Monday, September 22, 2014

The Absence of Dead Baggage

Over the past two years, I have always gone back to the short stories of William Sansom because of his approach to character.

Often, he has no interest in the typical details of a character's exterior life, and any mention is either passed over quickly or ignored. Job? Social background? Type of clothing? Brand of shoes? Favourite this or that or whatever? He has no compelling interest in these things, and so the dead baggage that weighs down too many stories is usually absent from his work.

Instead, he puts the characters into awkward or alien or harmful situations, and looks at their efforts to conceptualize these events, to define for themselves how they think and feel about their sudden crises.

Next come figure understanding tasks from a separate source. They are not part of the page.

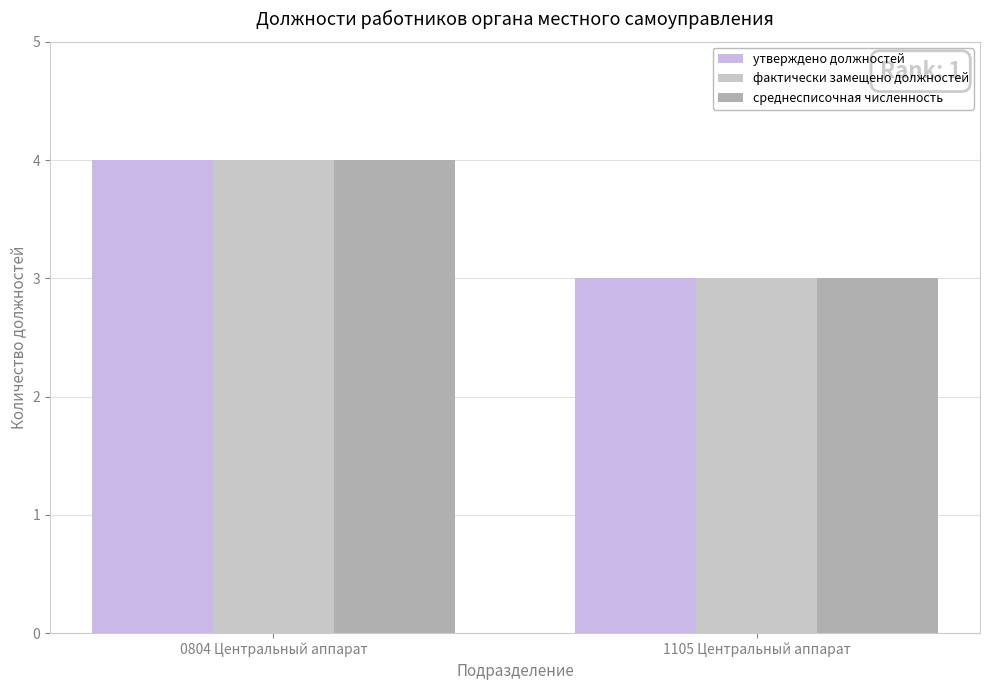

At which category is the sum across all series the highest?

0804 Центральный аппарат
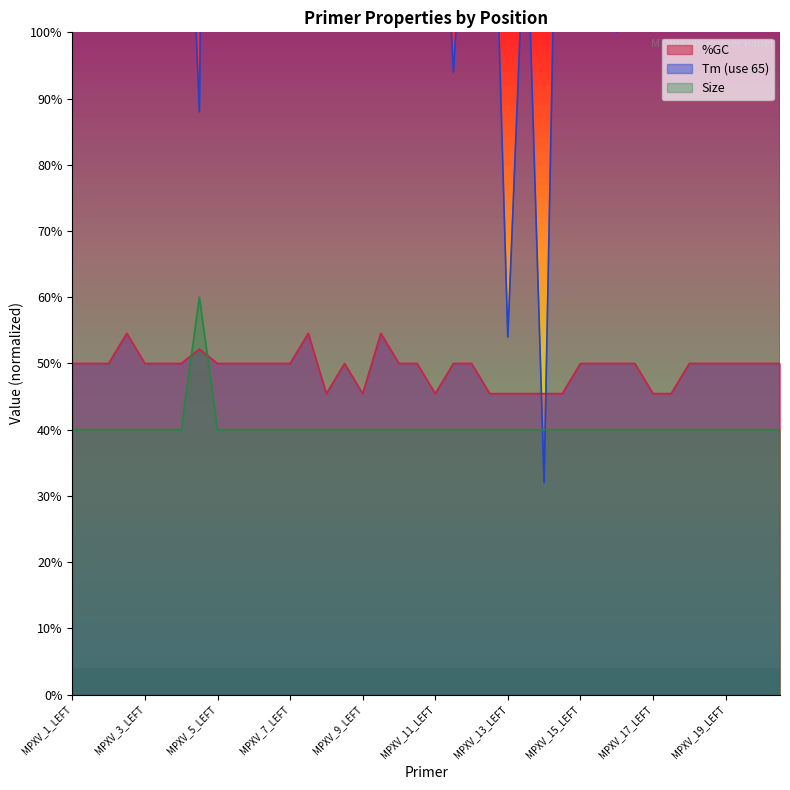

The value of %GC at MPXV_17_LEFT is 45.5. True or false?

True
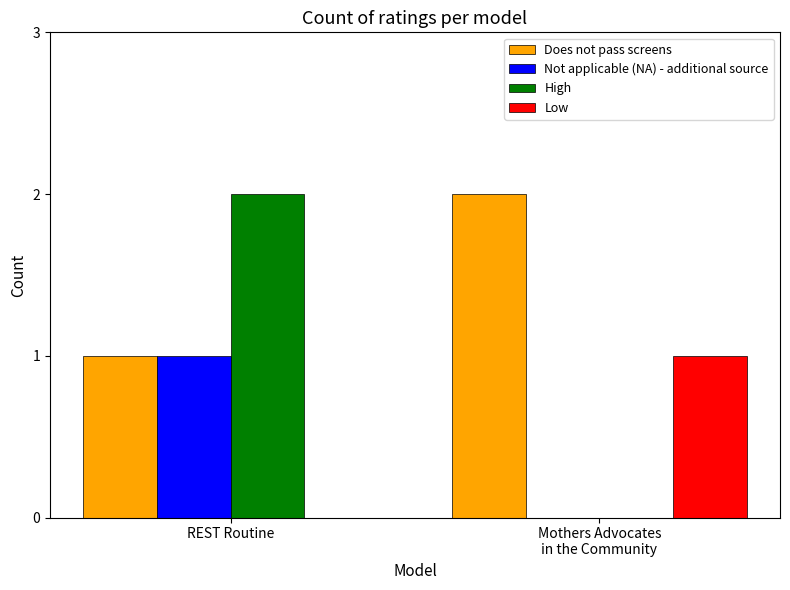

Read the Not applicable (NA) - additional source value at REST Routine.

1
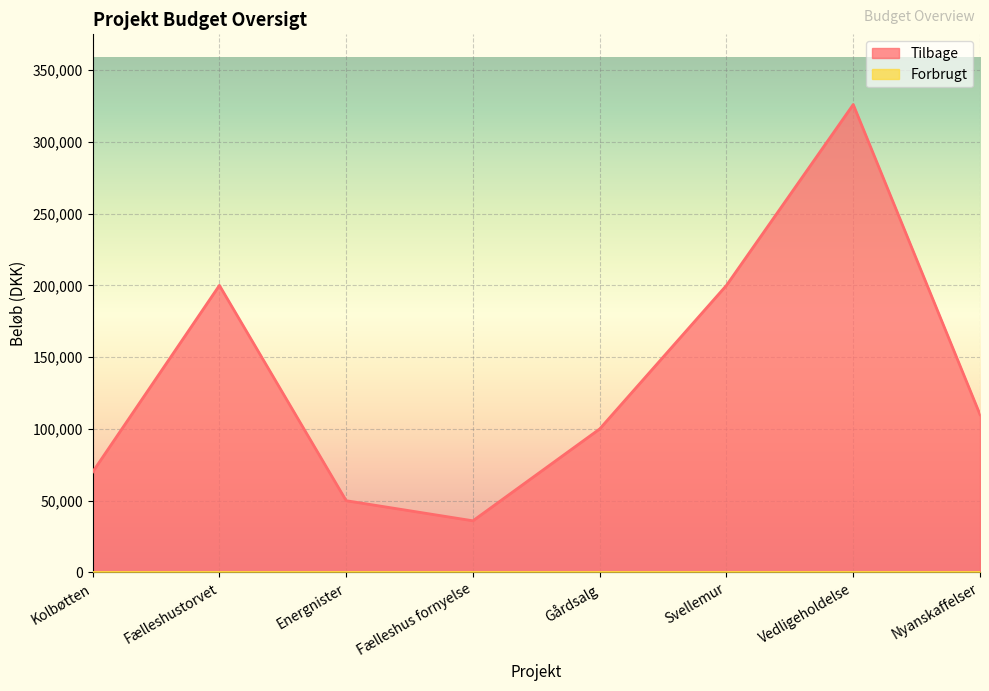

What is the sum of the values at Fælleshustorvet and Nyanskaffelser?

310000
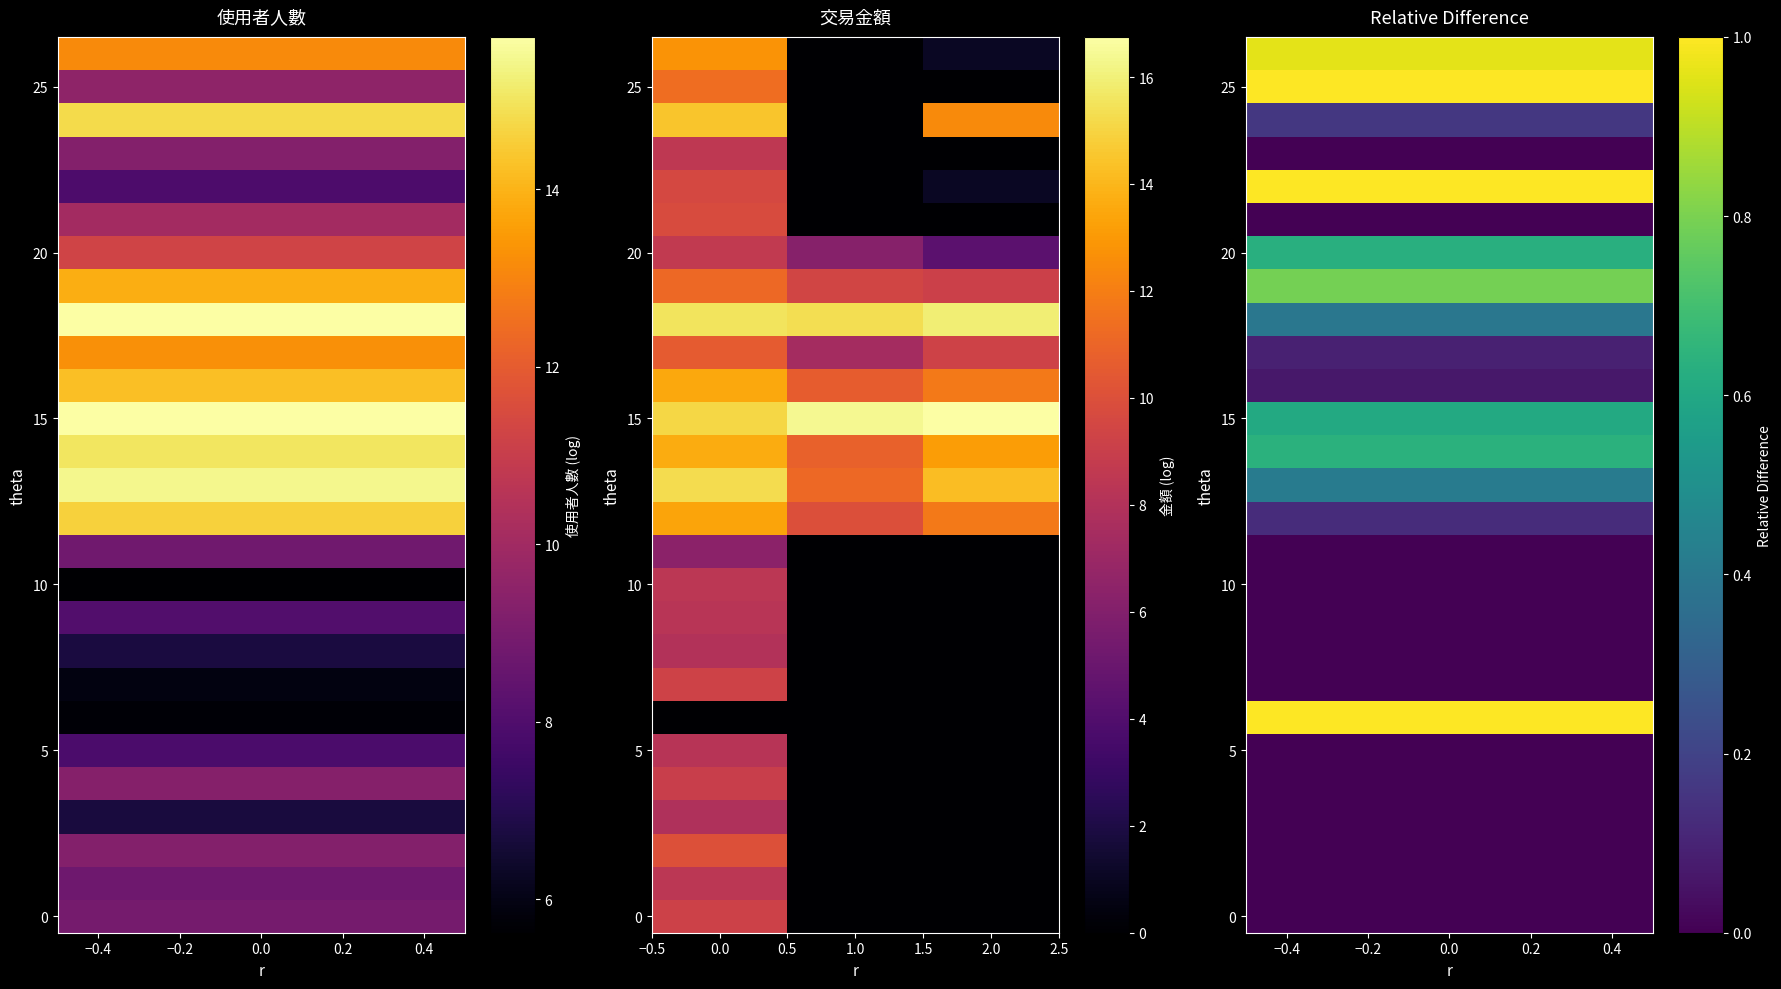

Which series has the largest total across all categories?

15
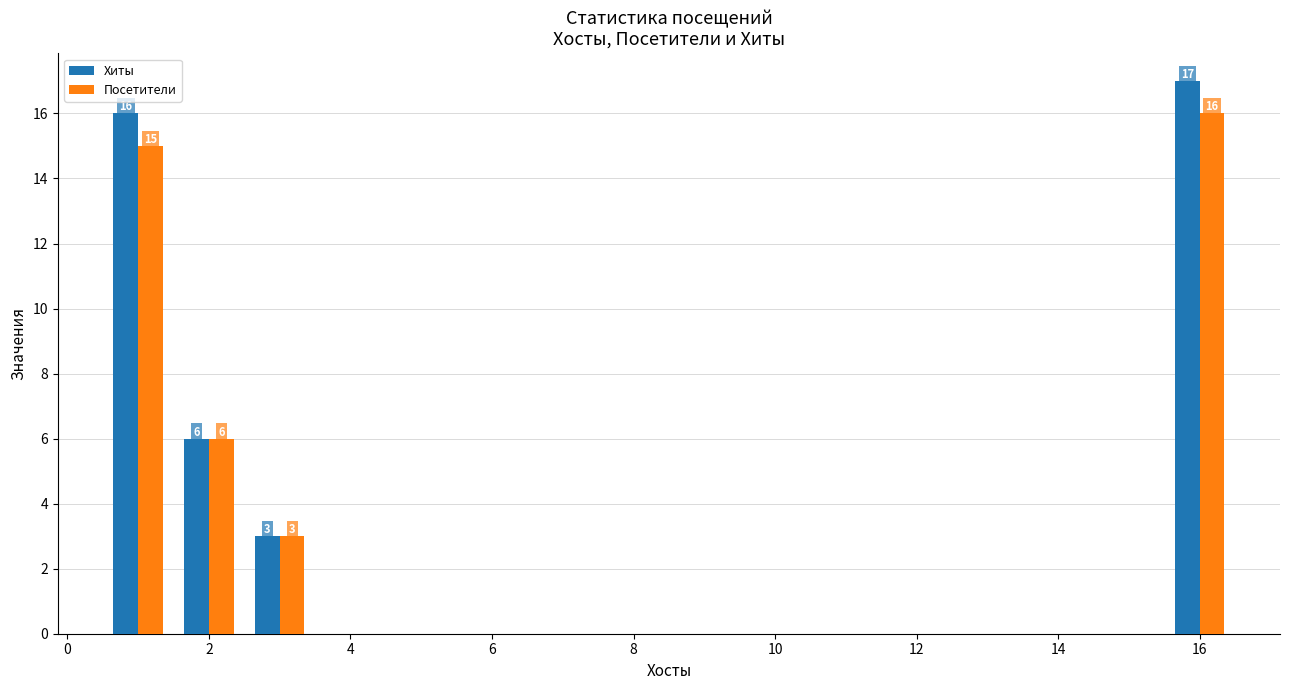

Which series has the largest total across all categories?

Хиты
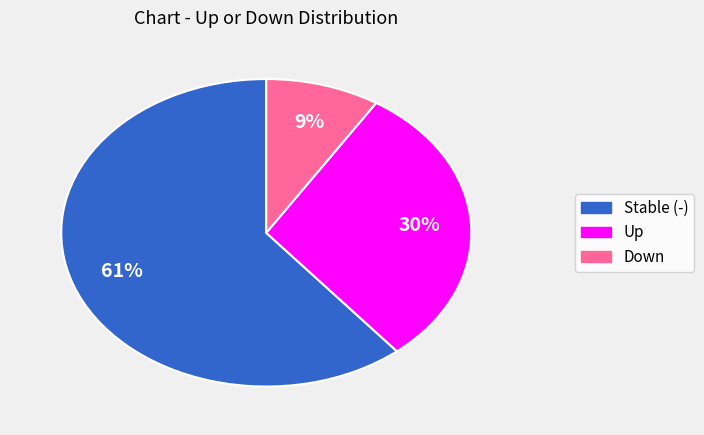

How many segments does this pie chart have?

3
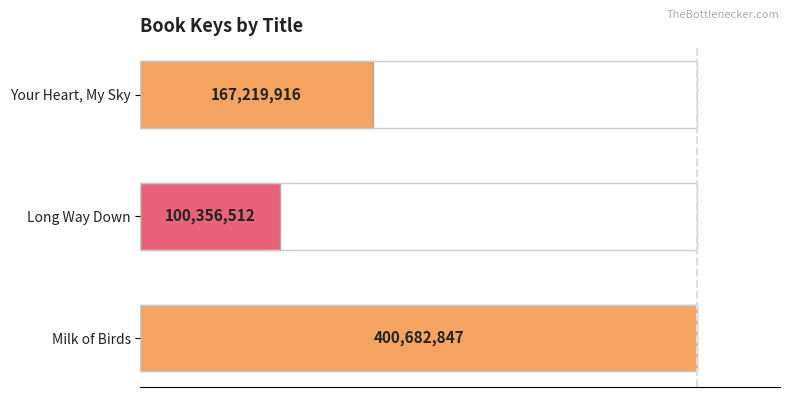

What is the difference between the maximum and minimum values?

300326335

This might seem abstract in theory, but in execution, Sansom gives his characters an almost paranoid awareness of their physical surroundings, and he describes their conceptualizations in terms that are equally physical. The result is like a prose poem of sweat and cold fire and gooseflesh. It goes right to the heart of who these people are and of how they respond to the wind and the rain and the grit of a terrible place.

The result, for me, is fascinating and refreshingly clean. It would hardly work in a novel, but in a short story, it opens ominous doors.

For years, now, I have tried to write in my own way, on my own terms. Discovering Sansom, and watching him achieve his own peculiar goals, has made me want to continue on my own particular paths.